Maksudnya: Kebiasaan diam ketika jenazah merupakan satu kebaikan yang telah dilaksanakan para sahabat dan tabiiin yang baik.
Semua riwayat di atas menunjukkan larangan adanya suara keras ketika proses pengurusan jenazah. Termasuk dalam hal ini adalah memutar kaset qiraah atau murattal Alquran dengan menggunakan pengeras suara. Di sebagian masyarakat, suara qiraah dan murattal Alquran telah menjadi penanda adanya kematian. Allahu al-Musta’an, sejak kapan Allah menurunkan Alquran untuk tanda adanya kematian??
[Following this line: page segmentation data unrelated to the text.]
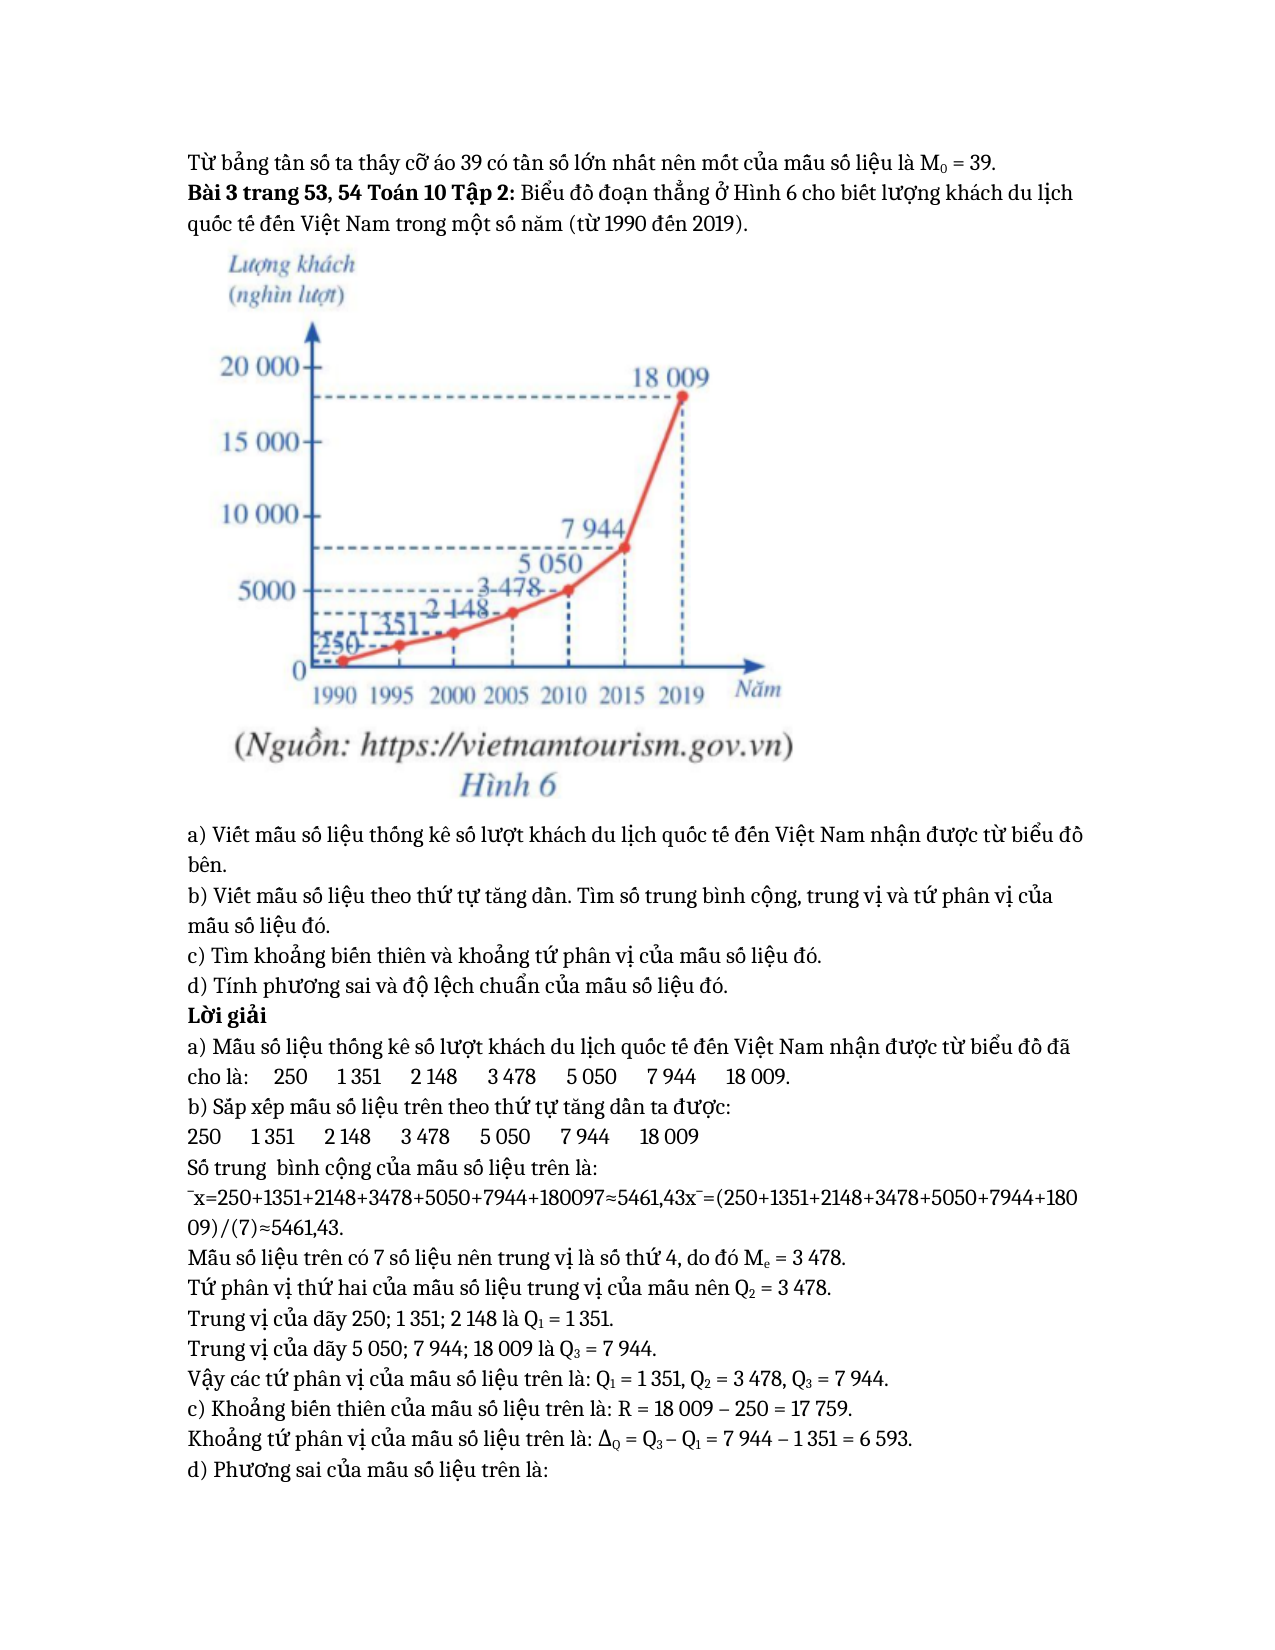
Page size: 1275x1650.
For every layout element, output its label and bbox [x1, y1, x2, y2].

text [187, 150, 1087, 1483]
picture [206, 240, 838, 813]
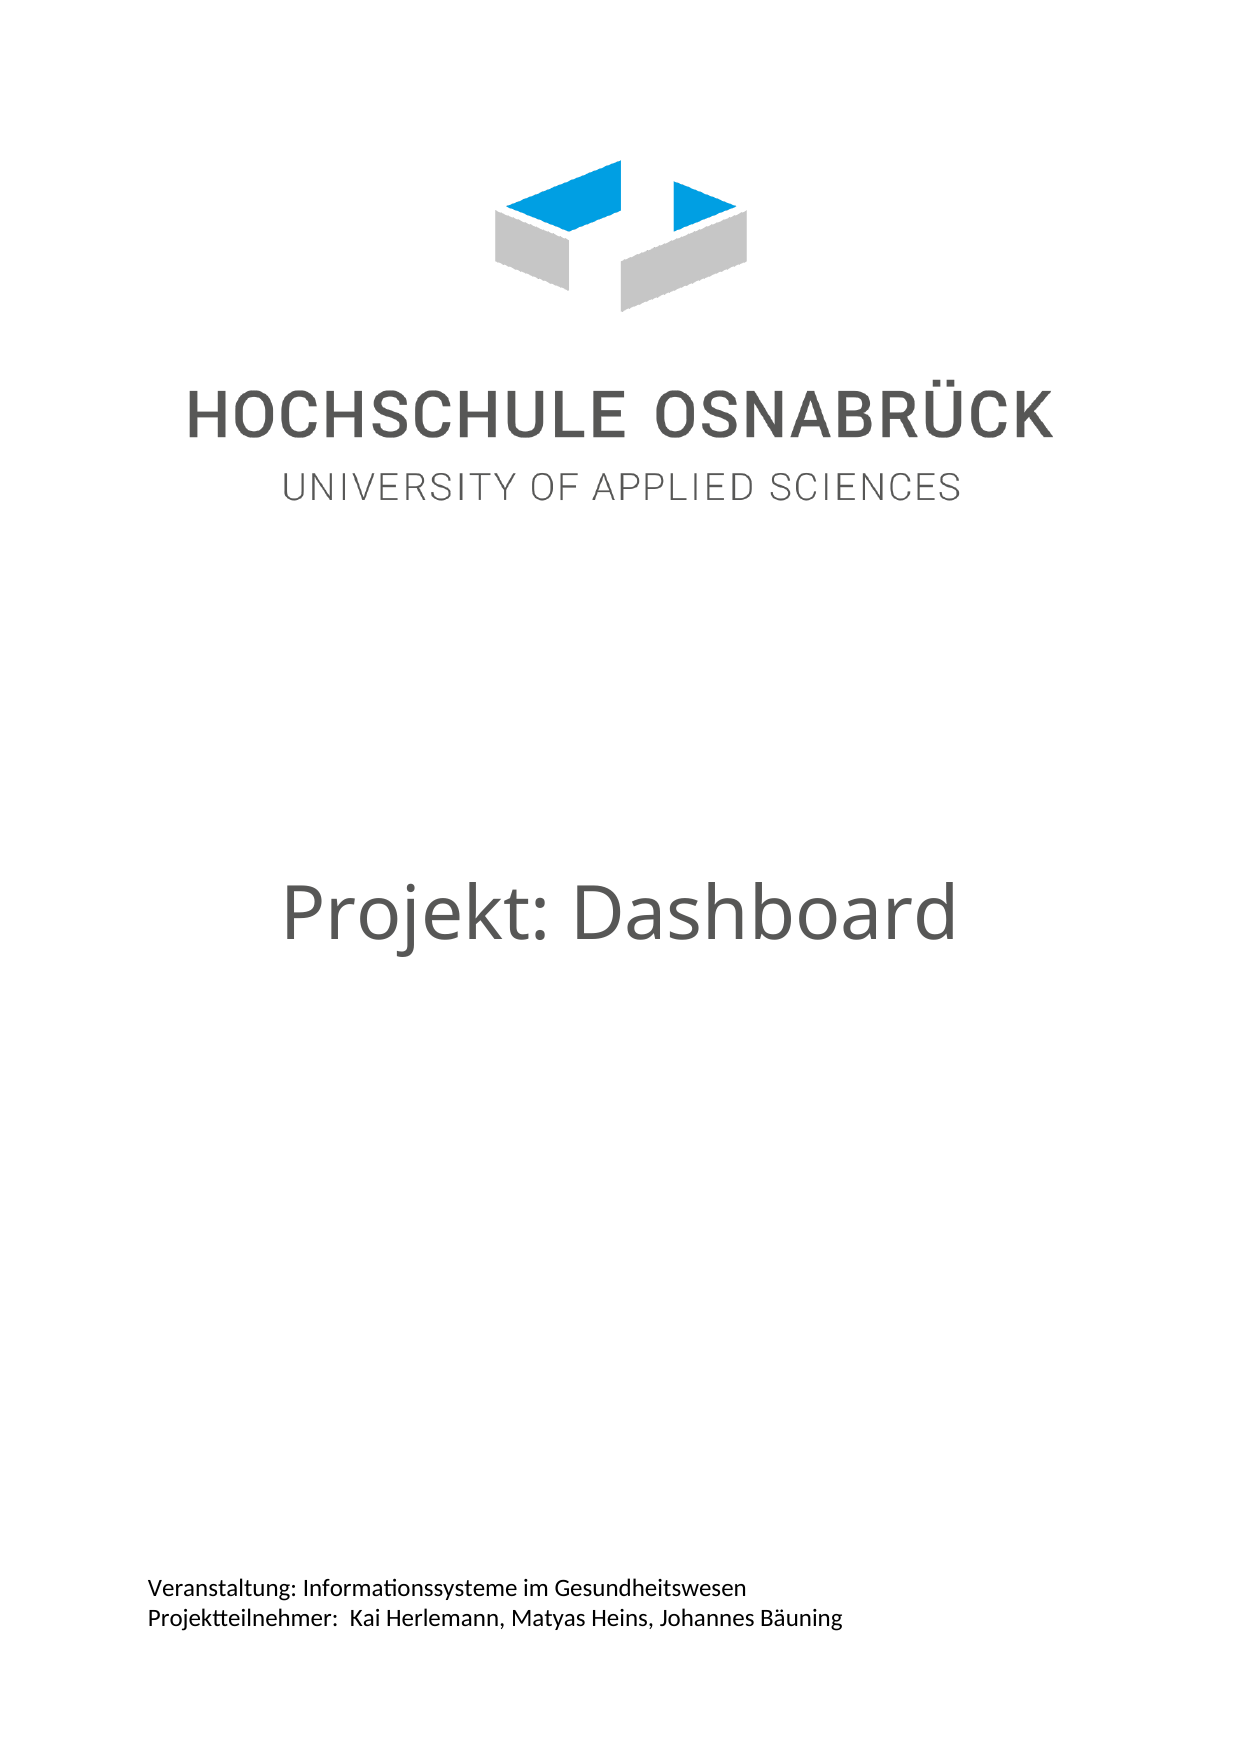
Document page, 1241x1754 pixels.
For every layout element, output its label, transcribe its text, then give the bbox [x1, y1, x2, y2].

text Projekt: Dashboard [148, 859, 1093, 962]
text Veranstaltung: Informationssysteme im Gesundheitswesen [148, 1572, 1093, 1602]
picture [145, 119, 1094, 541]
text Projektteilnehmer: Kai Herlemann, Matyas Heins, Johannes Bäuning [148, 1602, 1093, 1633]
Hukum doa bersama di kuburan


Ketika ditanya tentang doa jamaah di kuburan, Imam Ibnu Utsaimin menjelaskan,
ليس هذا من سنة الرسول صَلَّى اللَّهُ عَلَيْهِ وَسَلَّمَ ، ولا من سنة الخلفاء الراشدين رَضِيَ اللَّهُ عَنْهُم ، وإنما كان الرسول صَلَّى اللَّهُ عَلَيْهِ وَسَلَّمَ يرشدهم إلى أن يستغفروا للميت ويسألوا له التثبيت ، كلٌّ بنفسه ، وليس جماعة
Semacam ini tidak sesuai sunah Rasulullahshallallahu ‘alaihi wa sallam, tidak pula ajaran para al-Khulafa’ ar-Rosyidun radhiyallahu ‘anhum. Namun Rasulullah shallallahu ‘alaihi wa sallam hanya membimbing mereka untuk memintakan ampun bagi jenazah dan memohon keteguhan untuknya. Masing-masing membaca sendiri, dan tidak dilakukan secara berjamaah. (Fatawa al-Janaiz, hlm. 228, dinukil dari Fatwa Islam, no. 48977).